Always I was watching, monitoring, listening; but as yet the Shammat influence was slight, though I could sense, under the deep harmonies of Rohanda, the discords of the coming time.

I did not want this journey to end. Oh, what a lovely place was the old Rohanda! Never have I found, not in all my travellings and visitings, a more pleasant land, one that greeted you so softly and easily, bringing you into itself, charming, beguiling, so that you had to succumb, as one does to the utterly amazing charm of a smile or a laugh that seems to say, "Surprised, are you? Yes, I am extra, a gift, superfluous to the necessary, a proof of the generosity concealed in everything." And yet what I was seeing would soon have gone, and each step on the crisp warm-smelling soil, and each moment under the screens of the friendly branches was a farewell - goodbye, goodbye, Rohanda, goodbye.

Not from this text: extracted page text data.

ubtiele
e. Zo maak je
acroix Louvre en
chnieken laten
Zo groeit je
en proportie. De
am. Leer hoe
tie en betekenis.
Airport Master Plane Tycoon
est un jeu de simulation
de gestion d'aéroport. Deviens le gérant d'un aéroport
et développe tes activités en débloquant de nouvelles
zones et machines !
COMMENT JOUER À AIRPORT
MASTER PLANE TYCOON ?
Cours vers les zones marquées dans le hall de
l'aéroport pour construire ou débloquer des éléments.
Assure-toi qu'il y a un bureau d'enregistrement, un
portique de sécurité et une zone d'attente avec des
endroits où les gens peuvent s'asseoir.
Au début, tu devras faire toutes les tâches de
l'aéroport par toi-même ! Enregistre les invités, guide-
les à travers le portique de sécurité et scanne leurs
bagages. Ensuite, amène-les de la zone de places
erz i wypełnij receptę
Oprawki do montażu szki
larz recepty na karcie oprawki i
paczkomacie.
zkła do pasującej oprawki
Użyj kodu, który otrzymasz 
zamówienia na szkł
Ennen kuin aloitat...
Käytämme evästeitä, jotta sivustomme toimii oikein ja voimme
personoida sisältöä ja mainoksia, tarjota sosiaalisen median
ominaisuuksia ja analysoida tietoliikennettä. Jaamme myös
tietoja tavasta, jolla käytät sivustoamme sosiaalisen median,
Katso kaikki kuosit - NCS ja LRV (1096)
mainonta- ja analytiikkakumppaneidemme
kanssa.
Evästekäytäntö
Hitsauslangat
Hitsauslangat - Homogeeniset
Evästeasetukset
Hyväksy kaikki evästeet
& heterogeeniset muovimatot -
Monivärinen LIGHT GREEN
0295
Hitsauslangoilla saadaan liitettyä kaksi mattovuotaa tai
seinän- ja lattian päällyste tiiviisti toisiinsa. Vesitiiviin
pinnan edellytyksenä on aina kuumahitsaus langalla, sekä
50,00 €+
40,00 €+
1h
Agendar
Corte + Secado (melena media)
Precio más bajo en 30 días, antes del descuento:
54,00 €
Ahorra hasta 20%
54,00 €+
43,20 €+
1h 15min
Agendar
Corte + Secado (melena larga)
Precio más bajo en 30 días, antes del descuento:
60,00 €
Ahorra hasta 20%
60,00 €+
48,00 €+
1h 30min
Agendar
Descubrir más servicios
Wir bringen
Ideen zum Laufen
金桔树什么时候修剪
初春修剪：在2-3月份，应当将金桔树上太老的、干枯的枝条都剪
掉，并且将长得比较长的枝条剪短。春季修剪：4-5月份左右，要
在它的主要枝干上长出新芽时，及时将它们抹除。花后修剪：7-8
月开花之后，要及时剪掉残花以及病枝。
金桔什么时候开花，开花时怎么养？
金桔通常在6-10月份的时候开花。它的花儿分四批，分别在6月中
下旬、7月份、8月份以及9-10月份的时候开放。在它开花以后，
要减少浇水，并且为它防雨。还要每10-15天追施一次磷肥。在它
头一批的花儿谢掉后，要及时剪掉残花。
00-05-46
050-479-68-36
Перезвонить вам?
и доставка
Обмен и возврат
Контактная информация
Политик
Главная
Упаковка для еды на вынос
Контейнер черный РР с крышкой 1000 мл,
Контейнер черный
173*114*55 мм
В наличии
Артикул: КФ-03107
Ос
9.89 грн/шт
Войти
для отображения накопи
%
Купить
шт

I heard the Round City before I saw it. The harmonies of its mathematics evidenced themselves in a soft chant or song, the music of its own particular self. This, too, welcomed and absorbed me, and the Shammat wrong was still not more than a vibration of unease. Everywhere around the city the animals had gathered, drawn and held by this music. They grazed or lay under the trees and seemed to listen, held by contentment. I stayed to rest under a large tree, my back against the trunk, looking out under lacy boughs into the glades and avenues, and I was hoping that some beasts would come to me, for it would be the last time, and they did: soon a family of lions came padding, three adults and some cubs, and they lay down around me. I might have been one of their cubs, for size, since they were very large. The adults lay with their heads on extended paws, and looked at me with their amber eyes, and the cubs bounced and played all around and over me. I slept, and when I moved on, a couple of the cubs came with me, tussling and rolling, until a call from one of the big beasts took them back.